**Wat wordt gevraagd**
Zet de regels om in een genummerde lijst zonder lege regels: begin bij de eerste regel van de items en stop na de regel met "On désactive les fuites énergétiques, les".

**Beschikbare items**
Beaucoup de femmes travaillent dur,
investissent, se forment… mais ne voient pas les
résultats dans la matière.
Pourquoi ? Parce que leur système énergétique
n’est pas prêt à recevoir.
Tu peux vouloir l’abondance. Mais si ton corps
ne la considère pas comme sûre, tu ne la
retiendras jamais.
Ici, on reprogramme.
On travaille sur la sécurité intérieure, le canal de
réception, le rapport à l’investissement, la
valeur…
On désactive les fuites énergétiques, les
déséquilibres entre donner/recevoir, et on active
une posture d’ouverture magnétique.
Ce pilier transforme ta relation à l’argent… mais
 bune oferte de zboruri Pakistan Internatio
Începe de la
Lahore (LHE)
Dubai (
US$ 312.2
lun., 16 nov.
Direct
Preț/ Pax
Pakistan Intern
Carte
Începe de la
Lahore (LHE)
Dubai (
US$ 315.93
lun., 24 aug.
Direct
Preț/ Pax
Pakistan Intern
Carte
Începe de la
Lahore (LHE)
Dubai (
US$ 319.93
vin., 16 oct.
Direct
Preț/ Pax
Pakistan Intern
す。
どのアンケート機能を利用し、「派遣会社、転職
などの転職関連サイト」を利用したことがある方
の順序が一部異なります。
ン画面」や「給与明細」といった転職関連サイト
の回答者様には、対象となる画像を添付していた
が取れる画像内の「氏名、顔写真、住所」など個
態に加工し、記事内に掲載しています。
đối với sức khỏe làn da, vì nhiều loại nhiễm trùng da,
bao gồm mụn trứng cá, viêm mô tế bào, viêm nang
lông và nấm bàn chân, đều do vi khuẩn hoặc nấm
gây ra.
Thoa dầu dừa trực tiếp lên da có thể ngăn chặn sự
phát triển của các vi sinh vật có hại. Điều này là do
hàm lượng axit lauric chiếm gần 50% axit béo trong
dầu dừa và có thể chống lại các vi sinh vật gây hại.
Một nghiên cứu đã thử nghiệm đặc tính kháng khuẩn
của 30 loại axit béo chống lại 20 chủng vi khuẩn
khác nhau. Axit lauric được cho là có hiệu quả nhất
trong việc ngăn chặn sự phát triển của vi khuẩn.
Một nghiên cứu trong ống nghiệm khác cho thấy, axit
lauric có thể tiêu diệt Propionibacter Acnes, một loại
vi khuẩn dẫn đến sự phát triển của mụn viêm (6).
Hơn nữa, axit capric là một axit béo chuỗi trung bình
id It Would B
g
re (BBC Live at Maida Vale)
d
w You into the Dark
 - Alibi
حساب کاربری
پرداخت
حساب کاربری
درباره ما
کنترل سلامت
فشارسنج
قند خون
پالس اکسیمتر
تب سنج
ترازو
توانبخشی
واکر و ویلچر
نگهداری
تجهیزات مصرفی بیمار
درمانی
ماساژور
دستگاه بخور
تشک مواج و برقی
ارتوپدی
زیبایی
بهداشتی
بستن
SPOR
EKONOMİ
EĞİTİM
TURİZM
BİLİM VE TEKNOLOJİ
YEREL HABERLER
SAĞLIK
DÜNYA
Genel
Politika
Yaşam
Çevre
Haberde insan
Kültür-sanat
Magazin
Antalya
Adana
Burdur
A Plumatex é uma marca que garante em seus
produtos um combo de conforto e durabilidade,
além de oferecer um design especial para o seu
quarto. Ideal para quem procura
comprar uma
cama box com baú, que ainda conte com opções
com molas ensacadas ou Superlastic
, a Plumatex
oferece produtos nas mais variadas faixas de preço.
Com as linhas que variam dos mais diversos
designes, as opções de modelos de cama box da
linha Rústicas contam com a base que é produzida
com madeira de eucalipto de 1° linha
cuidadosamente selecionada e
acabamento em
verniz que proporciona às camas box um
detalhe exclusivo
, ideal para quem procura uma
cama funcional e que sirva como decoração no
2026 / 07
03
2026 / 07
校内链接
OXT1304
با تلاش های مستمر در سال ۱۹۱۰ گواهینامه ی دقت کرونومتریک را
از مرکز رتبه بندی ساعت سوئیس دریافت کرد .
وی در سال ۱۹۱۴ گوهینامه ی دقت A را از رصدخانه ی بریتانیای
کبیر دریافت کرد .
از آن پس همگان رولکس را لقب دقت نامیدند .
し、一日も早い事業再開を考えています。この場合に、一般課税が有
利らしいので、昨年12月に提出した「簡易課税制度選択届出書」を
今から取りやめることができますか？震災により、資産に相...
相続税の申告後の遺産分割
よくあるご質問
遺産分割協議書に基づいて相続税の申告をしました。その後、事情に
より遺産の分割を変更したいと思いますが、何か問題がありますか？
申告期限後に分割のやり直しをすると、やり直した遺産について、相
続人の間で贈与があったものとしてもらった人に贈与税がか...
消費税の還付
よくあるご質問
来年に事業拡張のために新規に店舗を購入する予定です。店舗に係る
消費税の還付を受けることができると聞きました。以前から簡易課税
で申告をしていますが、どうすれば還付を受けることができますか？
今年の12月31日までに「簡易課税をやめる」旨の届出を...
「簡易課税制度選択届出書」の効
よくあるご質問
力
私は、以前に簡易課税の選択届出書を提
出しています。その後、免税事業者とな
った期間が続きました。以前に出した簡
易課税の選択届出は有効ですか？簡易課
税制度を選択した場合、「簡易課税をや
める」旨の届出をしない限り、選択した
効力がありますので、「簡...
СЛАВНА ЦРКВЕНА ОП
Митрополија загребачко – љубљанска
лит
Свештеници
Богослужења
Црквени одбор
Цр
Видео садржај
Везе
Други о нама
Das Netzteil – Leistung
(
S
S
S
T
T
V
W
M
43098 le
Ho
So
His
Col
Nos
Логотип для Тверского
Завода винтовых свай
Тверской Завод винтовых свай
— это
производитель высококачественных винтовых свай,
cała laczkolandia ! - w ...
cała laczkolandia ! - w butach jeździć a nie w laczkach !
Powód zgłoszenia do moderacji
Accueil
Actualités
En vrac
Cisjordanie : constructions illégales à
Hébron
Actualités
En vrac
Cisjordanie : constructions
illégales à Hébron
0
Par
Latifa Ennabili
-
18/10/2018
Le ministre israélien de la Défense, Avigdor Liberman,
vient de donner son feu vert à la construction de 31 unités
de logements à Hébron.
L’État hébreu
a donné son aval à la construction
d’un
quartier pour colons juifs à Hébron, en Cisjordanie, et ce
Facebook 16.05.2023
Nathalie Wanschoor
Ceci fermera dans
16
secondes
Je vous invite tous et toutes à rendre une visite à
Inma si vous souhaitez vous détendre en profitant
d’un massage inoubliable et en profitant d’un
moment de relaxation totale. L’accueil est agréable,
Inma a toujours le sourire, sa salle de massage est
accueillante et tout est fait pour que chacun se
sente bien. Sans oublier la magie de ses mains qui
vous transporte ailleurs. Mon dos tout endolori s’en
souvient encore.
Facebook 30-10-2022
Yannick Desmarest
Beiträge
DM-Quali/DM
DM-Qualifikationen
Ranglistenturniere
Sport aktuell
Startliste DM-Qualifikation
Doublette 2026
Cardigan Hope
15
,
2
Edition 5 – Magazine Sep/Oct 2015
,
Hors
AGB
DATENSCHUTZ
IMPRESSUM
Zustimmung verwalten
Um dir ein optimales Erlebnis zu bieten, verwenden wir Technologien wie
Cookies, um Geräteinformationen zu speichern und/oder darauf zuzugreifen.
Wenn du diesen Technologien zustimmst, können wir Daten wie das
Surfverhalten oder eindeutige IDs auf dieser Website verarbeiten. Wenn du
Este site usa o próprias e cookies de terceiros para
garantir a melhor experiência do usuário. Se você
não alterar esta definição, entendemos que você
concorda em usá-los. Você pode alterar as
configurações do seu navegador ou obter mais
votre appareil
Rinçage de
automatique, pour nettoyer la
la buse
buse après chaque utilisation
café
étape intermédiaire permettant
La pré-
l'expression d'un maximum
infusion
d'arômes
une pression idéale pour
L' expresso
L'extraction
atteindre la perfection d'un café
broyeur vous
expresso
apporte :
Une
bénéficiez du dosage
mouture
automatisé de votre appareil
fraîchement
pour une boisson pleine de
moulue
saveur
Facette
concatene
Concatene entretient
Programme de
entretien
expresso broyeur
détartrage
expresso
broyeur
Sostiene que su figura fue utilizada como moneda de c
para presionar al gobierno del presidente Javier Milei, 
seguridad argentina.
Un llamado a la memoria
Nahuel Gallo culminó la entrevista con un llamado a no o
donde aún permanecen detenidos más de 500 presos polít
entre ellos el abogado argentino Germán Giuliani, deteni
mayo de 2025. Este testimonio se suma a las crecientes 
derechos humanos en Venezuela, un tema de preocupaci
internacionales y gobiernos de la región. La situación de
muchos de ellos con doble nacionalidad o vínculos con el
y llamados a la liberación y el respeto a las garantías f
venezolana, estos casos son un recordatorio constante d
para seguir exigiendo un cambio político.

**Antwoord op opdracht**
1. Beaucoup de femmes travaillent dur,
2. investissent, se forment… mais ne voient pas les
3. résultats dans la matière.
4. Pourquoi ? Parce que leur système énergétique
5. n’est pas prêt à recevoir.
6. Tu peux vouloir l’abondance. Mais si ton corps
7. ne la considère pas comme sûre, tu ne la
8. retiendras jamais.
9. Ici, on reprogramme.
10. On travaille sur la sécurité intérieure, le canal de
11. réception, le rapport à l’investissement, la
12. valeur…
13. On désactive les fuites énergétiques, les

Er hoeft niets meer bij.